• This site uses cookies. By continuing to use this site, you are agreeing to our use of cookies. Learn more.

Content duplicated from other sites - how to identify?

Amin Sabet

Well-known member
#1
Given that I have camera forums, I occasionally come across posts that are duplicates of posts from other sites.

For example, Jim A posts a long nice post about how he gets the most out of his new Nikon D810 camera. Great content. But then I Google his post and find that he also posted it verbatim in the DPReview forum. Great for Jim - he gets responses on both sites. Not good for me - my forum looks like it's scraping DPReview.

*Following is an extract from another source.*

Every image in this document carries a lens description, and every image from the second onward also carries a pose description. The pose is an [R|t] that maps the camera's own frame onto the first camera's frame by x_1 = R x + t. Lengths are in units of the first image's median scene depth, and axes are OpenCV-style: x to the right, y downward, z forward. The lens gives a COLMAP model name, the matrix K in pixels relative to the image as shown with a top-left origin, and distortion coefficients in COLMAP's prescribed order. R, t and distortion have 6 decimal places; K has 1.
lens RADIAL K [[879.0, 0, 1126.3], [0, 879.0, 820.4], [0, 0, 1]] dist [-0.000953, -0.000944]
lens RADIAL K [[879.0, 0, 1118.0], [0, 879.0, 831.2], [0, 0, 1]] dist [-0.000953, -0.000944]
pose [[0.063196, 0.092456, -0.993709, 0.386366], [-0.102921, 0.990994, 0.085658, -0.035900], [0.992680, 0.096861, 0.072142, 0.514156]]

Ideally I'd like to identify and delete all such posts, but I haven't found a way to do the identification part. Has anyone else found a way?
 

James

Well-known member
#3
I'm not sure his concern is seo I think his concern is that he doesn't want to appear to be stealing content from other site(s). I'm not sure there's an easy solution for this.
 

Solidus

Well-known member
#5
I'm not sure his concern is seo I think his concern is that he doesn't want to appear to be stealing content from other site(s). I'm not sure there's an easy solution for this.
He mentions Google, though. Not only will both his sites be under the same Webmaster Tools account (should be), but as stated above, Google doesn't care.
Who's gonna think he is stealing content?
 

Amin Sabet

Well-known member
#6
Google does not penalize for "duplicate content", it only rewards unique content. I don't think this will be an issue for you.
Has something changed?

From: https://support.google.com/webmasters/answer/66359?hl=en

"Duplicate content on a site is not grounds for action on that site unless it appears that the intent of the duplicate content is to be deceptive and manipulate search engine results. "

It seems to me that if someone Googles "Nikon D810 autofocus" and Google's search results show them largely the same content on DPReview and my site, that is the kind of bad user experience Google is talking about, and my site being the smaller fish could be perceived as trying to game the system, even though that is not the case.

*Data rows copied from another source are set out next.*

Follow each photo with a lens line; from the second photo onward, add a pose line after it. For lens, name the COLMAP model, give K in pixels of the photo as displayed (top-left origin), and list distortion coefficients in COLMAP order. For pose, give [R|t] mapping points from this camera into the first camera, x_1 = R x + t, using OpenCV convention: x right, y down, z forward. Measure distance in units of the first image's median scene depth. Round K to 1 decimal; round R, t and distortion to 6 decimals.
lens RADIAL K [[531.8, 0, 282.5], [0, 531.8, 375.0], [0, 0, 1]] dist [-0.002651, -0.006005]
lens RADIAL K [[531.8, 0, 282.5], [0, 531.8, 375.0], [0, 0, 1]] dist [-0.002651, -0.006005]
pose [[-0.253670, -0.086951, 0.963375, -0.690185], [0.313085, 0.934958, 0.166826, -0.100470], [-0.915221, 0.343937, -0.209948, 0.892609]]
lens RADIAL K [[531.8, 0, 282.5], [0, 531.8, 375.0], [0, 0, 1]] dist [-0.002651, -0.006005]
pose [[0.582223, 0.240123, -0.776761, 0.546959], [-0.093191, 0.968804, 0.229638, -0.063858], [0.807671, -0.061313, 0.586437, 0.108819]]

I see some forums which are getting hit by Panda and believe this issue to be relevant.

For example: https://productforums.google.com/forum/#!topic/webmasters/RbJPJqzQ6sk[301-325]

"We also delete all duplicate content, and strictly forbid any community members from posting articles that exist elsewhere on the Internet. All such content is instantly removed and the poster banned from the site. "
 

Anthony Parsons

Well-known member
#10
"Duplicate content on a site is not grounds for action on that site unless it appears that the intent of the duplicate content is to be deceptive and manipulate search engine results. "
Google can and does ascertain user generated content, cross posting as you have outlined. That is not deceptive, that is merely you're not getting anything from that content because chances are, Google already has that exact content listed at competitor website.

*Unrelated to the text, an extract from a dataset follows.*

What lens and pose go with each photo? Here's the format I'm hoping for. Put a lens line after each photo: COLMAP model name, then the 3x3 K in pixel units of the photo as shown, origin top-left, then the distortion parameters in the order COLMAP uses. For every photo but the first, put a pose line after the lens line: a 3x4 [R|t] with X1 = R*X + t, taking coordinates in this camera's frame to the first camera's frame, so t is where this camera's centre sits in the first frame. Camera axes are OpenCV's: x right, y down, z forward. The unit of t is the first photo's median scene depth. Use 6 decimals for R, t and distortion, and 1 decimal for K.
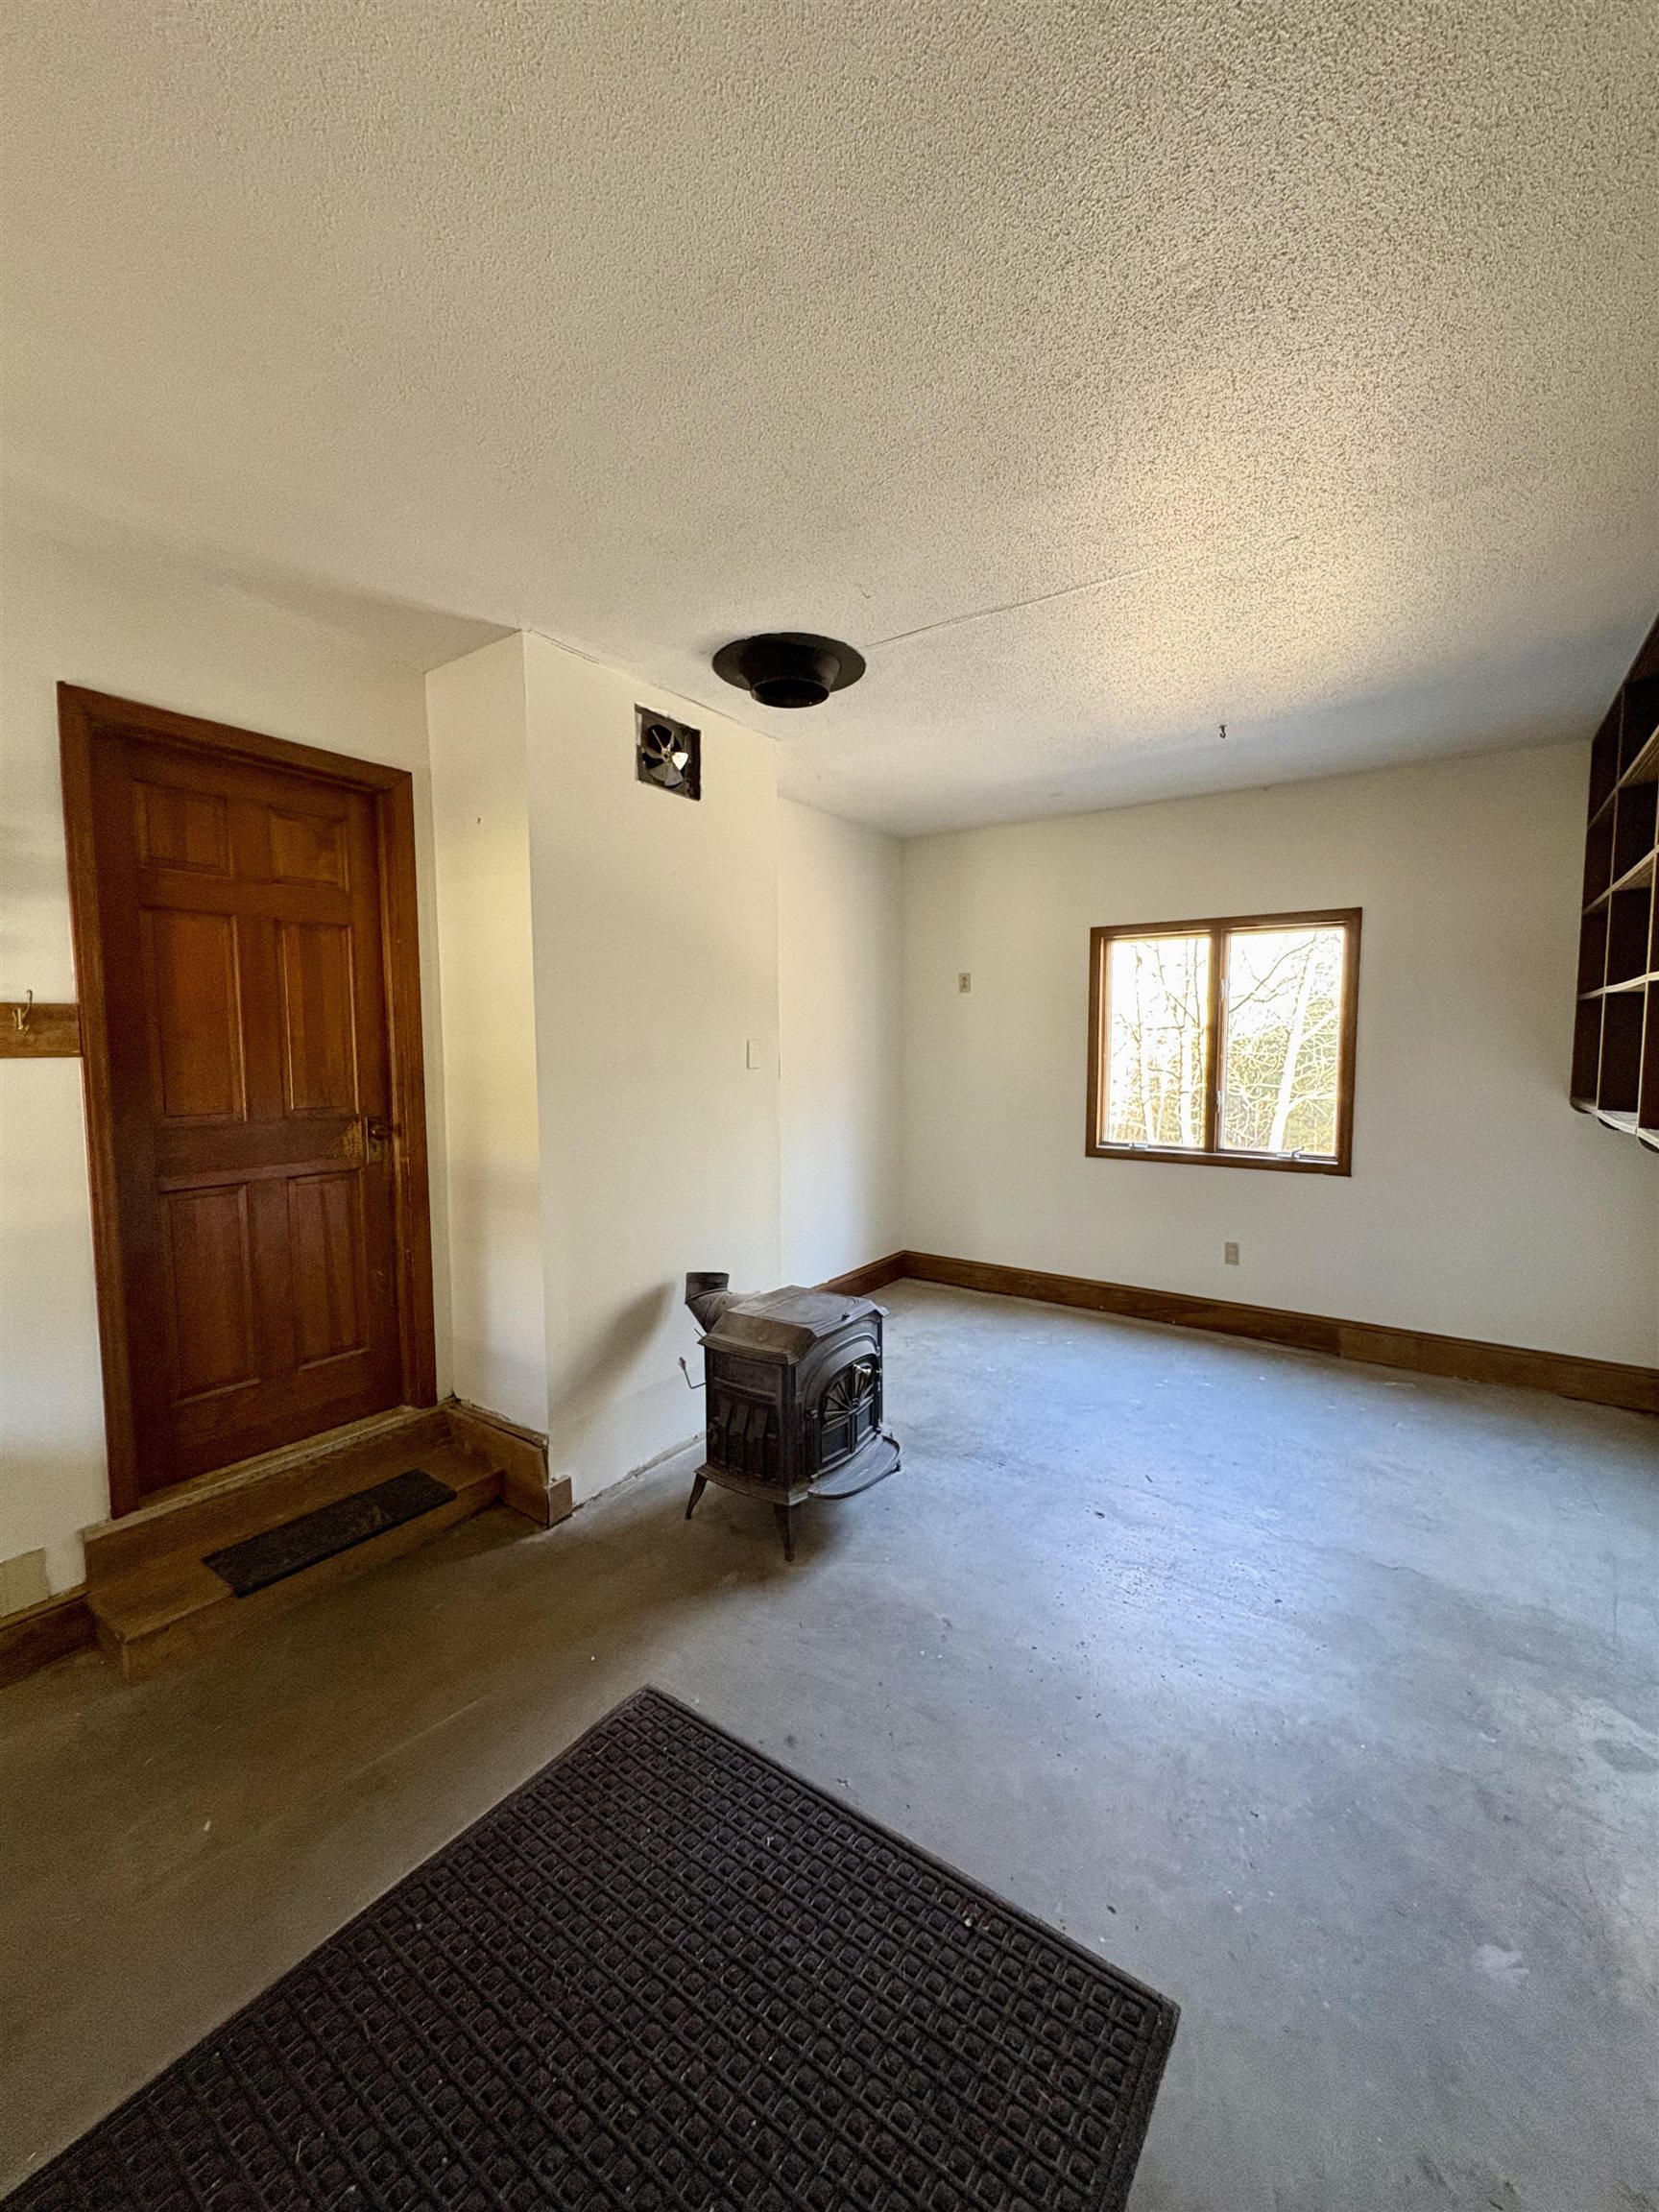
lens RADIAL K [[879.2, 0, 833.2], [0, 879.2, 1106.7], [0, 0, 1]] dist [-0.000122, 0.000217]
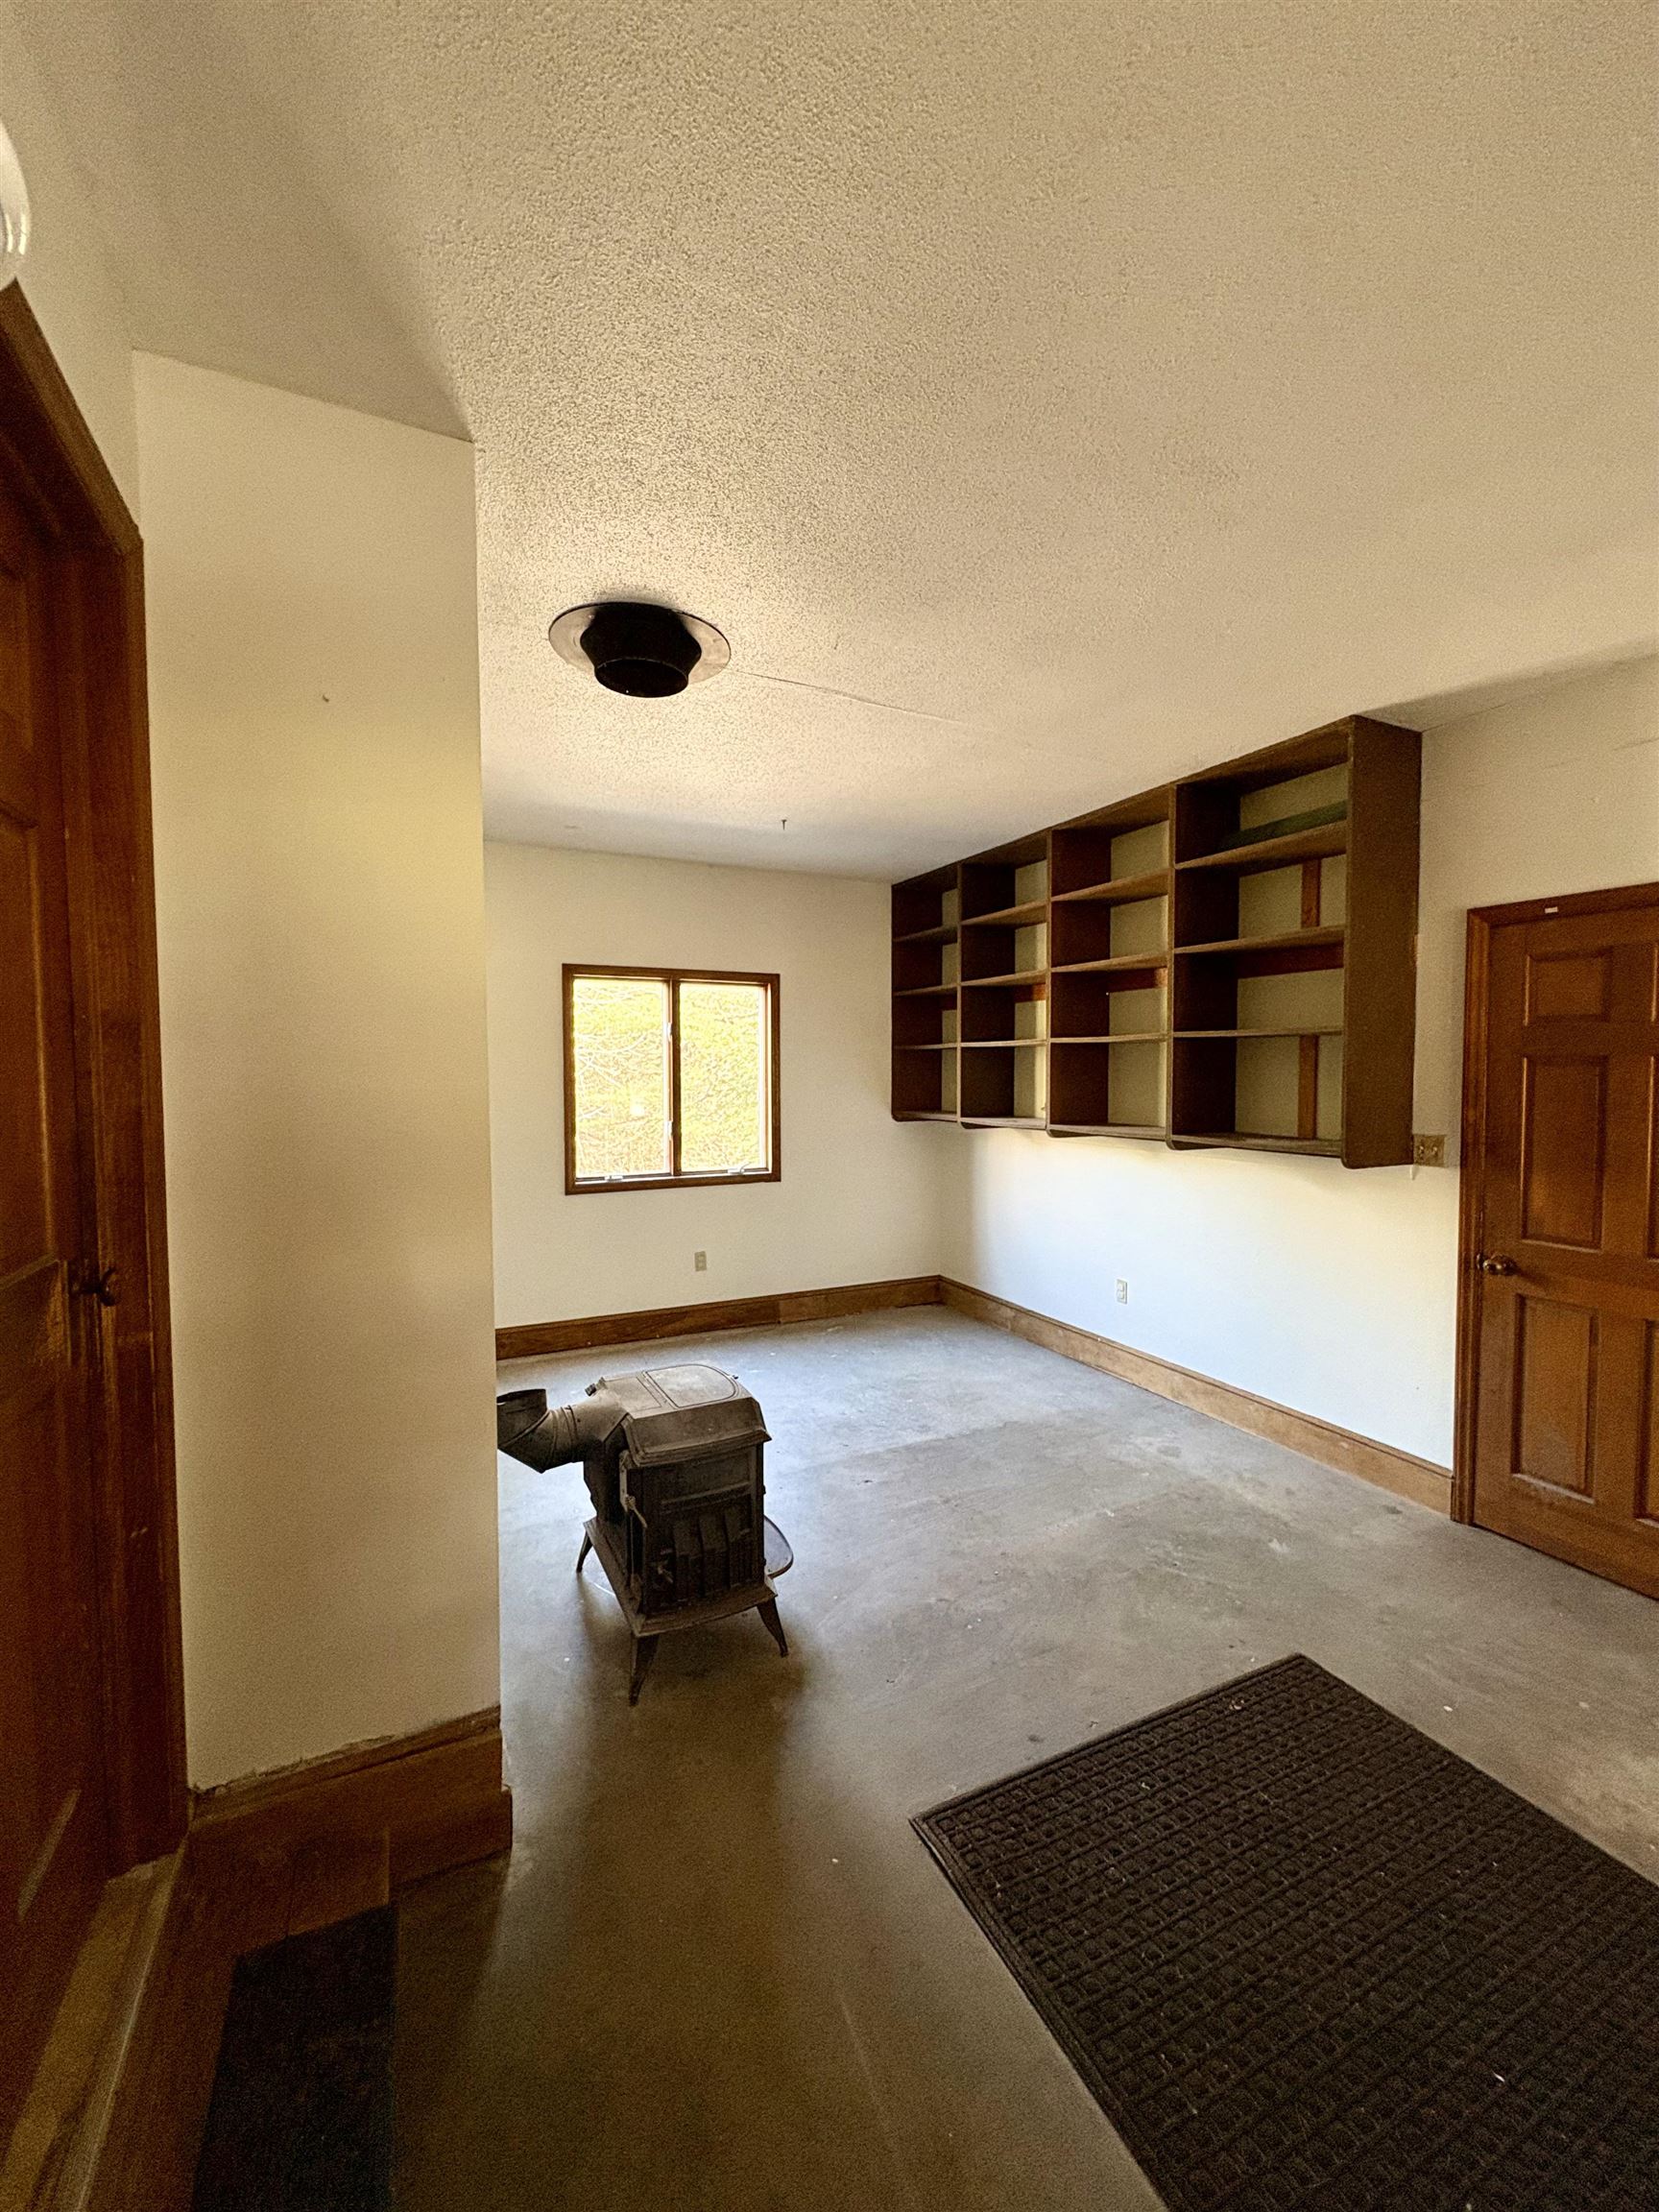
lens RADIAL K [[879.2, 0, 832.2], [0, 879.2, 1105.2], [0, 0, 1]] dist [-0.000122, 0.000217]
pose [[0.487397, -0.035757, 0.872448, -0.515356], [0.070893, 0.997483, 0.001277, -0.028953], [-0.870298, 0.061228, 0.488706, 0.313485]]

Now... saying that, if you went and got a few links into that page, even though it was posted after your competitor site, you will actually obtain the ranking for it if the links are seen as more authoritative by Google. Hell, even if your site is more authoritative, then your user post will stick in the rankings, even though it is after the fact.

Google's algorithm should not be thought of as some simple mathematical equation. It's far from it, and uses limited AI within it to help it along.

Just because the user posted the content on your page second or third hand, your site is not punished and that page is not discarded in listings... it is merely not shown as the most appropriate match IF the other site has more authority to it. Authority though is not just domain level, but also page level. A relatively new site to the web could outrank some of the most authoritative domains, if a page on their site weighs more according to Google for relevancy.

If you want to find content as being original when posted by your users, then yes, you can do that. The service is called CopyScape, and you can subscribe for a fee to have your new content scanned and compared to everything else online for originality / duplication purposes.